> JOB: Carry on the explanation of capacitor charging below, starting right after its last sentence.

> TEXT SHOWN:

Logic and Approach

The problem asks for energy stored and energy dissipated in the first 100 seconds. Given the time constant is of the order of milliseconds, 100s represents the steady state. The charging process occurs in two logical stages:

1. Stage 1 (Rapid Initial Charging): Immediately after the switch is closed, current flows to charge the capacitor plates. During this brief transient, the resistance $R$ (100k$\Omega$) is very high compared to the uncharged capacitors (which act as short circuits), so we can approximate the initial charge distribution as if $R$ were an open circuit.

Items stored in a collection
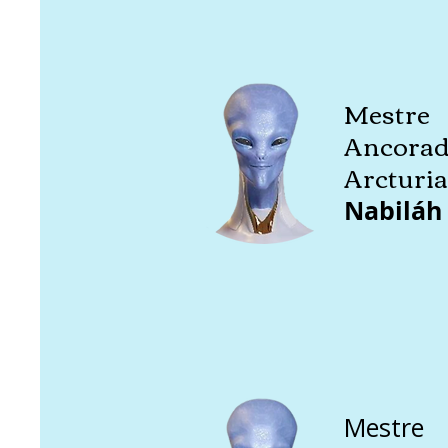
Mestre
Ancorad
Arcturi
Nabiláh
Mestre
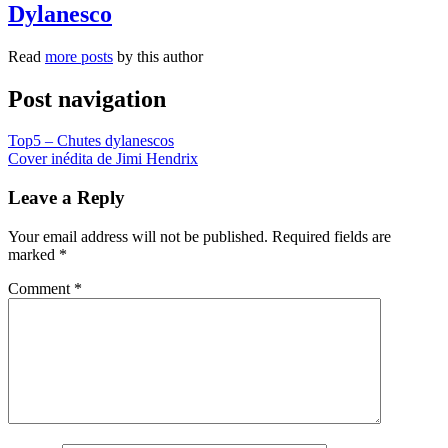
Dylanesco
Read
more posts
by this author
Post navigation
Top5 – Chutes dylanescos
Cover inédita de Jimi Hendrix
Leave a Reply
Your email address will not be published.
Required fields are
marked
*
Comment
*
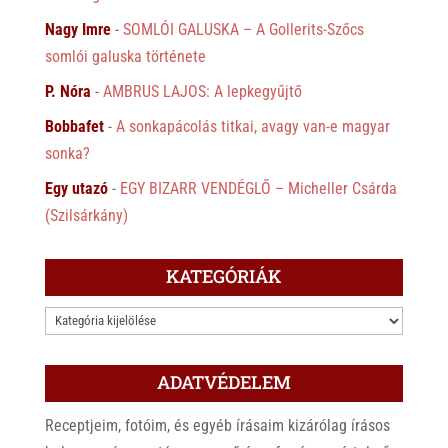
Nagy Imre
-
SOMLÓI GALUSKA – A Gollerits-Szőcs
somlói galuska története
P. Nóra
-
AMBRUS LAJOS: A lepkegyűjtő
Bobbafet
-
A sonkapácolás titkai, avagy van-e magyar
sonka?
Egy utazó
-
EGY BIZARR VENDÉGLŐ – Micheller Csárda
(Szilsárkány)
KATEGÓRIÁK
KATEGÓRIÁK
ADATVÉDELEM
Receptjeim, fotóim, és egyéb írásaim kizárólag írásos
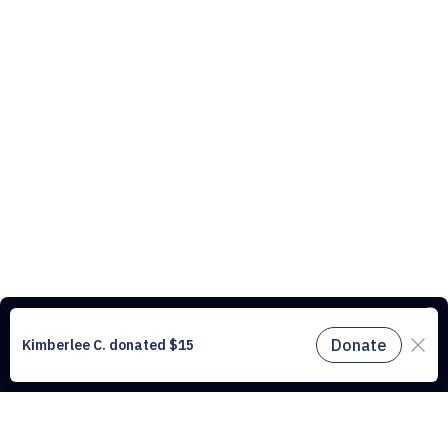
Ce site web utilise des cookies pour comprendre le trafic sur notre site
et améliorer l’expérience utilisateur. En utilisant notre site web, vous
acceptez tous les cookies conformément à notre politique relative aux
cookies.
En savoir plus.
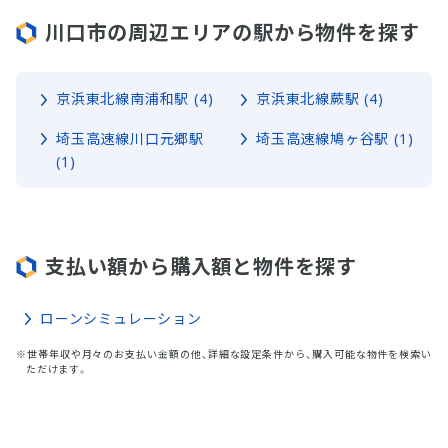
川口市の周辺エリアの駅から物件を探す
京浜東北線南浦和駅 (4)
京浜東北線蕨駅 (4)
埼玉高速線川口元郷駅
埼玉高速線鳩ヶ谷駅 (1)
(1)
支払い額から購入額と物件を探す
ローンシミュレーション
※世帯年収や月々のお支払い金額の他、詳細な設定条件から、購入可能な物件を検索い
ただけます。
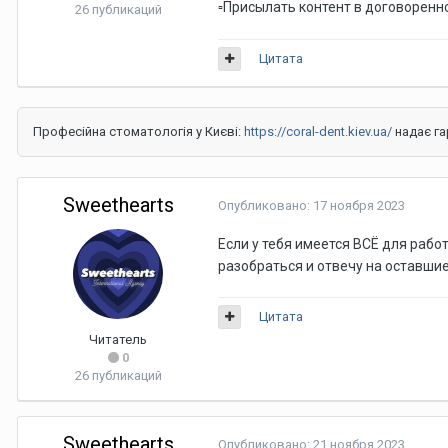
Присылать контент в договоренно
▫️
26 публикаций
Цитата
Професійна стоматологія у Києві:
https://coral-dent.kiev.ua/
надає гар
Sweethearts
Опубликовано:
17 ноября 2023
Если у тебя имеется ВСЁ для рабо
разобраться и отвечу на оставши
Цитата
Читатель
0
26 публикаций
Sweethearts
Опубликовано:
21 ноября 2023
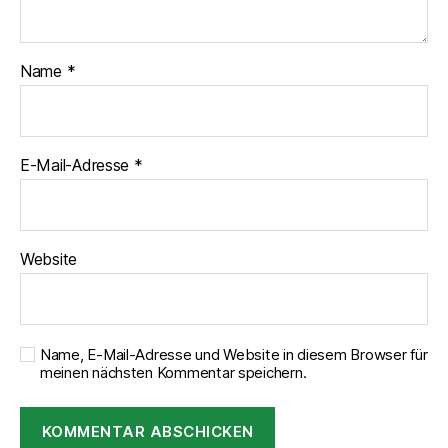
Name
*
E-Mail-Adresse
*
Website
Name, E-Mail-Adresse und Website in diesem Browser für
meinen nächsten Kommentar speichern.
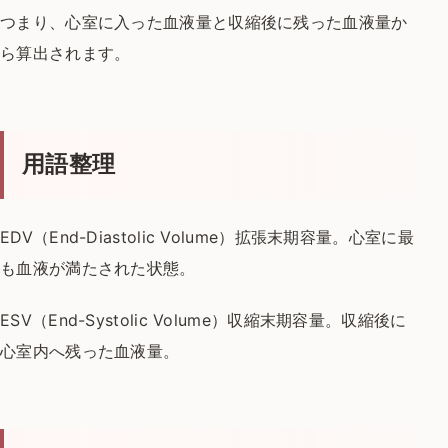
つまり、心室に入った血液量と
収縮後に残った血液量か
ら算出されます。
用語整理
EDV（End-Diastolic Volume）
拡張末期容量。心室に最
も血液が満たされた状態。
ESV（End-Systolic Volume）
収縮末期容量。収縮後に
心室内へ残った血液量。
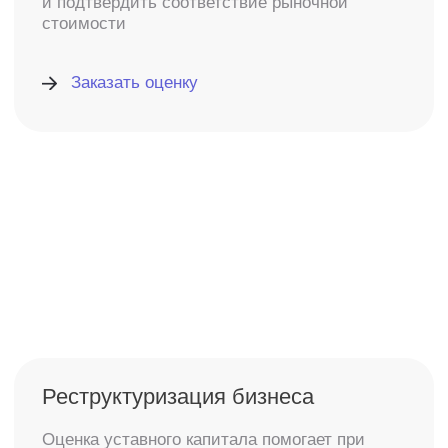
Консультация
Сопровождение
0₽
24/7
до принятия отчета
перед началом работ
по месту
до оплаты услуг
требования
оценки
1 из 2 шагов
Уже заполнено
Выберите наиболее подходящую
задачу оценки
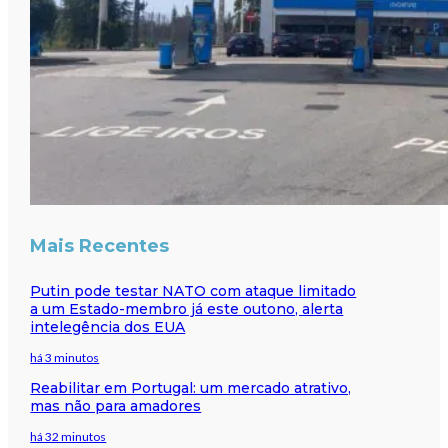
Mais Recentes
Putin pode testar NATO com ataque limitado
a um Estado-membro já este outono, alerta
intelegência dos EUA
há 3 minutos
Reabilitar em Portugal: um mercado atrativo,
mas não para amadores
há 32 minutos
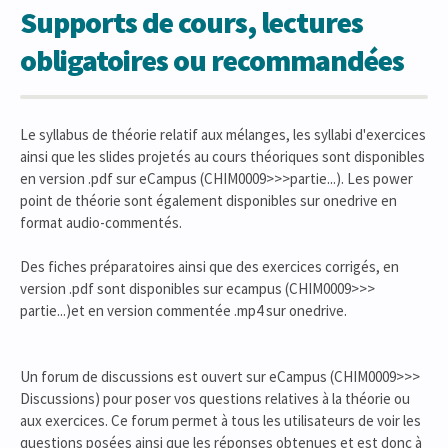
Supports de cours, lectures
obligatoires ou recommandées
Le syllabus de théorie relatif aux mélanges, les syllabi d'exercices
ainsi que les slides projetés au cours théoriques sont disponibles
en version .pdf sur eCampus (CHIM0009>>>partie...). Les power
point de théorie sont également disponibles sur onedrive en
format audio-commentés.
Des fiches préparatoires ainsi que des exercices corrigés, en
version .pdf sont disponibles sur ecampus (CHIM0009>>>
partie...)et en version commentée .mp4 sur onedrive.
Un forum de discussions est ouvert sur eCampus (CHIM0009>>>
Discussions) pour poser vos questions relatives à la théorie ou
aux exercices. Ce forum permet à tous les utilisateurs de voir les
questions posées ainsi que les réponses obtenues et est donc à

> TASK OUTPUT:
2. Stage 2 (Redistribution): Once charges build up, a potential difference develops between the midpoints of the two branches. A small current flows through $R$ until these potentials equalize. In the final steady state, the resistor acts as a short circuit (equipotential connection) between the branches.

The heat dissipated in the resistance corresponds to the energy lost during this redistribution phase (Stage 2).

Stage 1: Initial Charging (R is Open)

With R open, the circuit consists of two independent parallel branches connected to $V_0 = 200V$.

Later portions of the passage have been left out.